I took some small steps not to scare her or motivate her to jump.
She sensed me and turned towards me. I stood there still.

"Please.. Come down." I said in a shaky voice.

"No." She replied.

"Please it's not the option to take."

"It is the right option."

"No no."

"Why do you care. Leave me."

I took a step towards her.

"Don't come near me or else I'll jump."

" Okay okay but please come down."

"Even my family don't care why are you bothering." She said with tears.

"I care for you. Maybe there are some people who care for you. Please just think about them."

"What is the use I'll die anyways so why not now."

"What if you tried to jump but survived. Then what? There is high possibility that you can survive after surgery. You can live the life you want. Please come down not for anyone but for you. Please give yourself a chance. You deserve the world." I don't know why but a tear fell from my eyes. As if I was saying this to myself.

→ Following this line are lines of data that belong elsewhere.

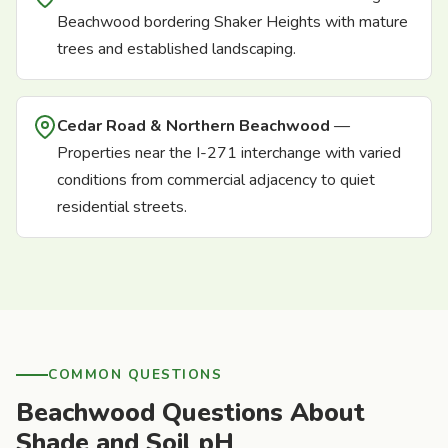
Beachwood bordering Shaker Heights with mature
trees and established landscaping.
Cedar Road & Northern Beachwood
—
Properties near the I-271 interchange with varied
conditions from commercial adjacency to quiet
residential streets.
COMMON QUESTIONS
Beachwood Questions About
Shade and Soil pH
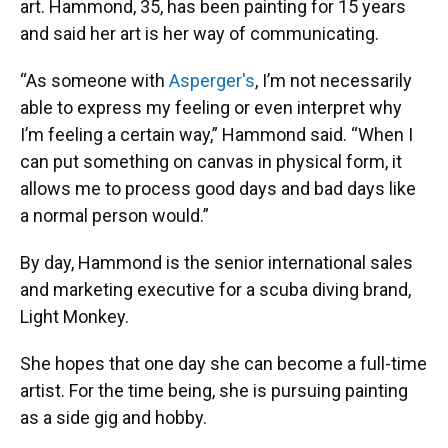
art. Hammond, 35, has been painting for 15 years
and said her art is her way of communicating.
“As someone with
Asperger's
, I’m not necessarily
able to express my feeling or even interpret why
I’m feeling a certain way,” Hammond said. “When I
can put something on canvas in physical form, it
allows me to process good days and bad days like
a normal person would.”
By day, Hammond is the senior international sales
and marketing executive for a scuba diving brand,
Light Monkey.
She hopes that one day she can become a full-time
artist. For the time being, she is pursuing painting
as a side gig and hobby.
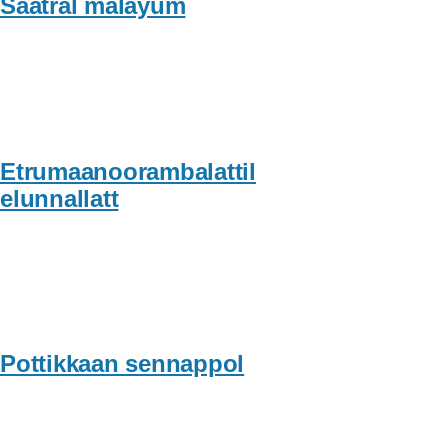
Saatral malayum
Etrumaanoorambalattil
elunnallatt
Pottikkaan sennappol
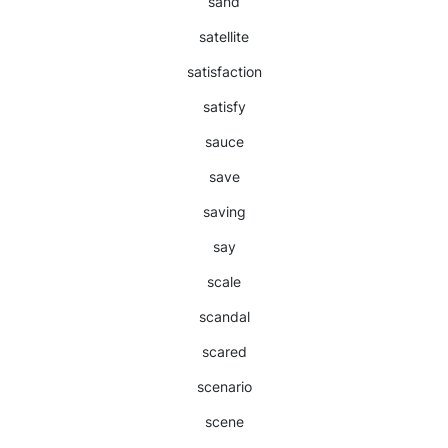
sand
satellite
satisfaction
satisfy
sauce
save
saving
say
scale
scandal
scared
scenario
scene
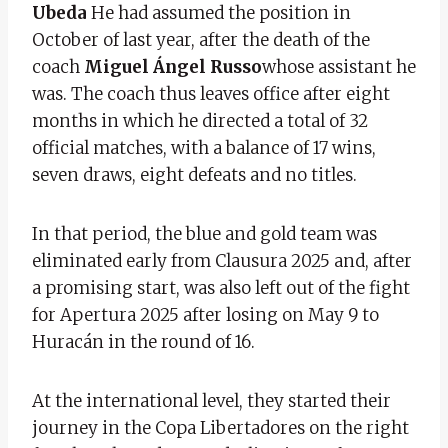
Ubeda
He had assumed the position in
October of last year, after the death of the
coach
Miguel Ángel Russo
whose assistant he
was. The coach thus leaves office after eight
months in which he directed a total of 32
official matches, with a balance of 17 wins,
seven draws, eight defeats and no titles.
In that period, the blue and gold team was
eliminated early from Clausura 2025 and, after
a promising start, was also left out of the fight
for Apertura 2025 after losing on May 9 to
Huracán in the round of 16.
At the international level, they started their
journey in the Copa Libertadores on the right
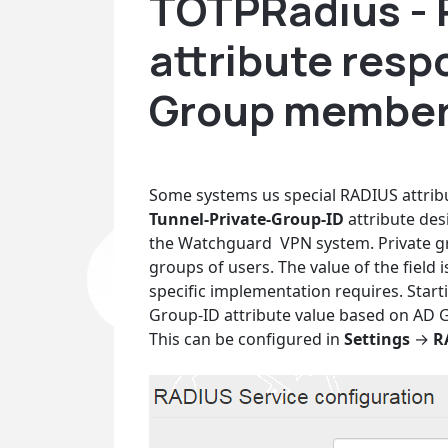
TOTPRadius -
attribute res
Group member
Some systems us special RADIUS attribu
Tunnel-Private-Group-ID
attribute des
the Watchguard VPN system. Private gr
groups of users. The value of the field
specific implementation requires. Starti
Group-ID attribute value based on AD
This can be configured in
Settings
→
R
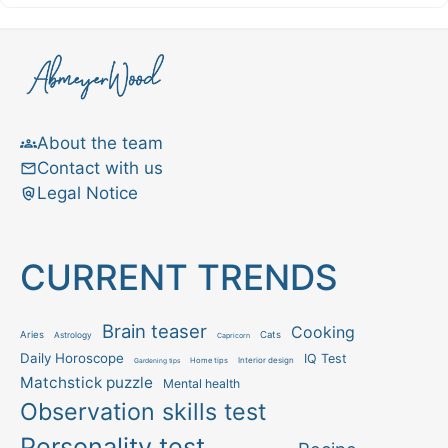
About the team
Contact with us
Legal Notice
CURRENT TRENDS
Brain teaser
Cooking
Aries
Cats
Astrology
Capricorn
Daily Horoscope
IQ Test
Interior design
Home tips
Gardening tips
Matchstick puzzle
Mental health
Observation skills test
Personality test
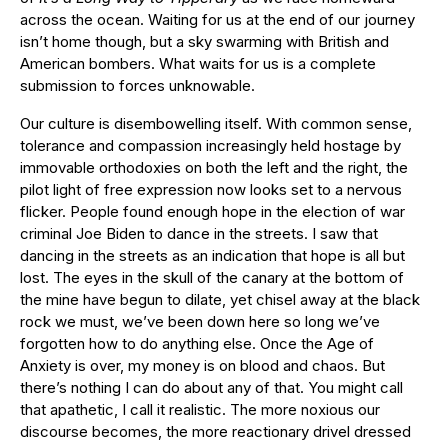
across the ocean. Waiting for us at the end of our journey
isn’t home though, but a sky swarming with British and
American bombers. What waits for us is a complete
submission to forces unknowable.
Our culture is disembowelling itself. With common sense,
tolerance and compassion increasingly held hostage by
immovable orthodoxies on both the left and the right, the
pilot light of free expression now looks set to a nervous
flicker. People found enough hope in the election of war
criminal Joe Biden to dance in the streets. I saw that
dancing in the streets as an indication that hope is all but
lost. The eyes in the skull of the canary at the bottom of
the mine have begun to dilate, yet chisel away at the black
rock we must, we’ve been down here so long we’ve
forgotten how to do anything else. Once the Age of
Anxiety is over, my money is on blood and chaos. But
there’s nothing I can do about any of that. You might call
that apathetic, I call it realistic. The more noxious our
discourse becomes, the more reactionary drivel dressed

I slowly walked towards her and forwarded my hand. She was hesitant first but eventually she clutched my hand. I slowly helped her to get down. She immediately hugged me tightly. She was crying in my embrace. I was just caressing and patting her back trying so hard to control my tears and not break down in this instant.

"You are so so brave." I whispered to her.

"Thank you." She said and broke the hug.

I smiled at her. I wish I can help everyone who is suffering but I know I can't. Today I really felt so happy that I helped her. I know how it feels to take our own life or atleast going to that specific edge to take down your own life without anyone by your side.

"Shall we go down." I asked her.

"Yes and.."

"Don't worry I'll not tell this to anyone."

She looked at me with tears in her eyes and she hugged me again. I patted her back gently.

We left from there to go down but I stiffened. How can I go in lift? I can't even take her through steps. I can't leave her alone. What should I do. I can't go in the lift. Luckily a nurse was passing by us. I asked her to take the patient with her.

I went from there as soon as possible. I went back to the terrace and sat there for sometime. I watered the plants and arranged them properly.
I love gardening it's the only thing which makes me feel genuinely happy. I washed my hands and sat near one of the pot. It was red rose.